Text excerpt:
Another dealer group utilising our AI-powered service communications proactively reached out to past customers, generating nearly 3,200 repair orders worth $1.1 million in just three months. These examples underline the direct financial benefits of deploying AI within automotive operations but don’t take into account the unquantifiable potential available by tapping into the increasing productivity that underpins the work that AI does and enabling dealers to operationalise more each and every day.


I have heard language in the market about the “new normal,” but this is a massive misrepresentation of the current market and the subsequent opportunities. Most dealers will acknowledge that inventory is returning to pre-pandemic volumes, costs are climbing, and the “art of sales” has been lost from many showroom floors. To combat this, many are reaching out to access training solutions or implementing strict cost controls, neither of which address the real issue, and in some ways contradict each other. While investing in the training of one of your biggest cost centres, people, makes sense, it still misses two of the key issues of today’s market. Firstly, consumers now demand higher levels of engagement from dealerships, wanting more information how, and when, they want to consume it. No amount of training can deliver on these expectations with 40% of them now initiating their interest outside of traditional business hours. Secondly, there are only so many hours in the day, and how does even the most trained and capable team member spend their time only following up the most qualified of customers, spending their day efficiently on revenue generating activities, rather than low value, repetitive and unqualified tasks? AI doesn’t specifically generate revenue, it enables you to do it more efficiently, effectively, to do more with less. Converting more leads into vehicle sales, driving more service appointments, and turning more customers into repeat purchasers… all while maintaining, or reducing, headcount. While that’s historically been easier said than done, market leading AI applications are helping dealers do just that. To pause on AI will only lead to extended compression on net profit, and perpetuating inefficient operational processes that have existed largely unchanged for decades. There has never been a better time for dealers to embrace AI-powered automation to increase productivity – providing them with greater leverage to maintain profitability in an everchanging market.

Task requirements: Write the next paragraph of the article on AI in car dealerships, picking up after its last sentence.

Dataset extract:
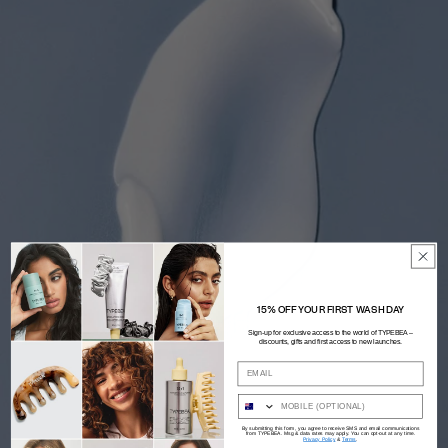
15% OFF YOUR FIRST WASH DAY
Sign-up for exclusive access to the world of TYPEBEA –
discounts, gifts and first access to new launches.
By submitting this form, you agree to receive SMS and email communications
from TYPEBEA. Msg & data rates may apply. You can opt-out at any time.
Privacy Policy
&
Terms
.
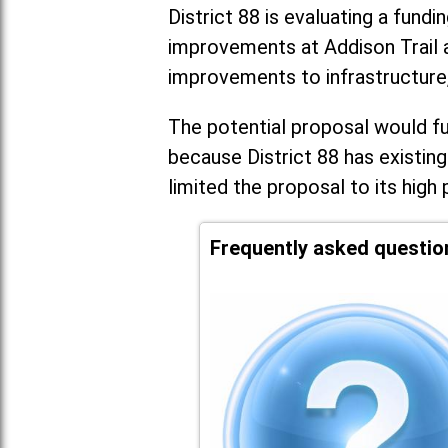
District 88 is evaluating a fundi
improvements at Addison Trail 
improvements to infrastructure
The potential proposal would fun
because District 88 has existing
limited the proposal to its high 
Frequently asked questio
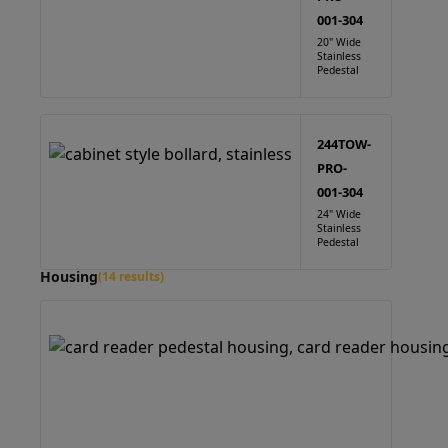
001-304
20" Wide
Stainless
Pedestal
244TOW-
PRO-
001-304
24" Wide
Stainless
Pedestal
Housing
(14 results)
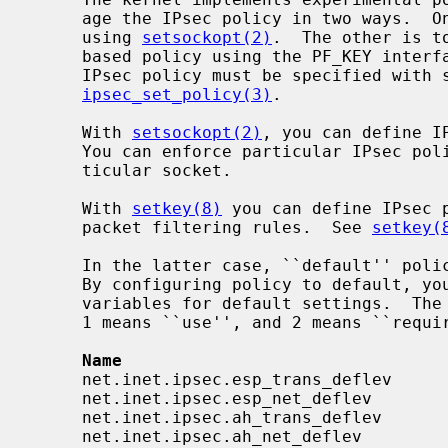
     age the IPsec policy in two ways.  One is to configure per-socket policy

     using 
setsockopt(2)
.  The other is t
     based policy using the PF_KEY inter
     IPsec policy must be specified with syntax described in

ipsec_set_policy(3)
.

     With 
setsockopt(2)
, you can define I
     You can enforce particular IPsec policy on packets that go through a par-

     ticular socket.

     With 
setkey(8)
 you can define IPsec p
     packet filtering rules.  See 
setkey(
     In the latter case, ``default'' po
     By configuring policy to default, 
     variables for default settings.  The following variables are available.

     1 means ``use'', and 2 means ``require'' in the syntax.

Name                                
     net.inet.ipsec.esp_trans_deflev      integer       yes

     net.inet.ipsec.esp_net_deflev        integer       yes

     net.inet.ipsec.ah_trans_deflev       integer       yes

     net.inet.ipsec.ah_net_deflev         integer       yes
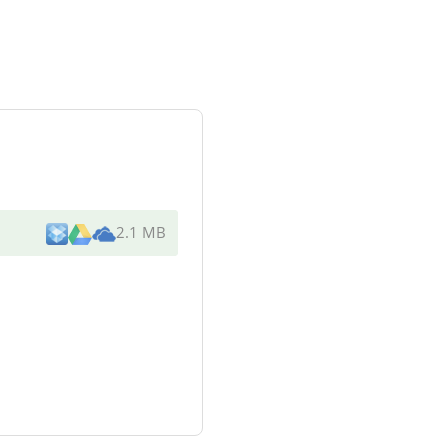
2.1 MB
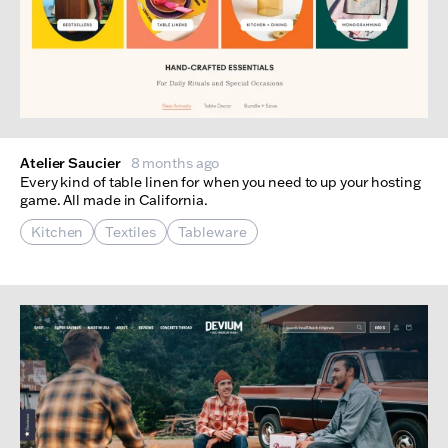
Atelier Saucier
8 months ago
Every kind of table linen for when you need to up your hosting
game. All made in California.
Kitchen
Textiles
Tableware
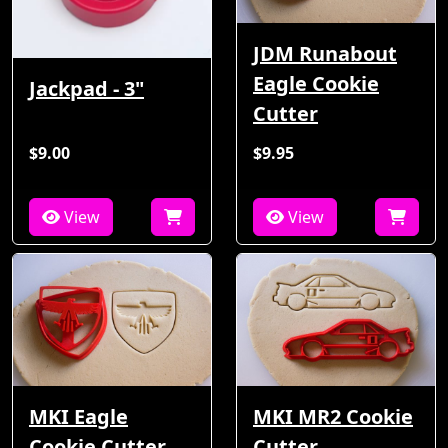
JDM Runabout
Eagle Cookie
Jackpad - 3"
Cutter
$9.00
$9.95
View
View
MKI Eagle
MKI MR2 Cookie
Cookie Cutter
Cutter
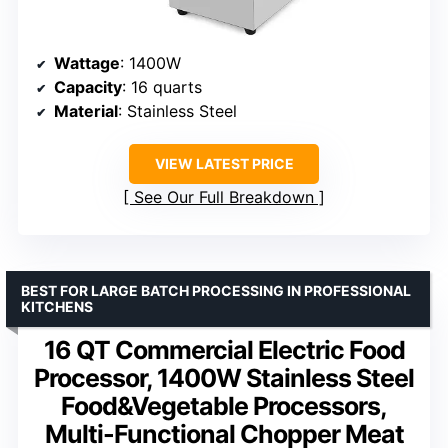
Wattage
: 1400W
Capacity
: 16 quarts
Material
: Stainless Steel
VIEW LATEST PRICE
See Our Full Breakdown
BEST FOR LARGE BATCH PROCESSING IN PROFESSIONAL
KITCHENS
16 QT Commercial Electric Food
Processor, 1400W Stainless Steel
Food&Vegetable Processors,
Multi-Functional Chopper Meat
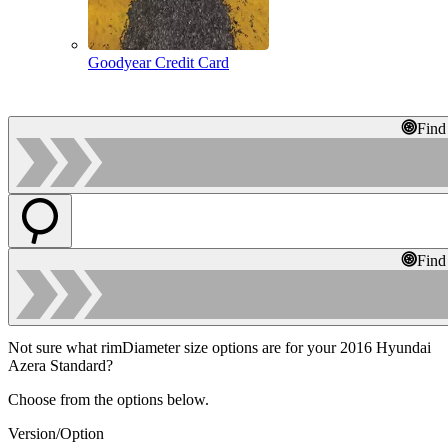
Goodyear Credit Card
Find
Find
Not sure what rimDiameter size options are for your 2016 Hyundai
Azera Standard?
Choose from the options below.
Version/Option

Task output:
Leading AI technologies have invested heavily in modelling “scaling laws” that predict the exponential growth AI will encounter as more computation power and more data are added to the model; in other words, the more investment made. They are suggesting we are at the bottom of the growth curve and we are about to see AI exponentially explode in regards to capability and functionality. Inevitably, AI will move deeper into automation and extend into decisioning and persuasion, which creates as much excitement as concern across both business and consumer communities equally. The focus continues to be around the safeguards and controls that can be put in place to ensure business goals continue to be met but with the consumers’ needs being at the centre to ensure that goodwill is extended across this omnichannel engagement. One of the leading voices in AI, Dario Amodei – CEO and Founder of Anthropic, put it best when he said that “the more open ended the thing is, the more powerful it is, but also the more dangerous it is and the harder it is to control.” Creating a solution that is “safe and controllable” is a shared responsibility for all stakeholders in this evolving technology. Don’t delay, jump on the AI advocacy bandwagon, but choose who you do it with cautiously.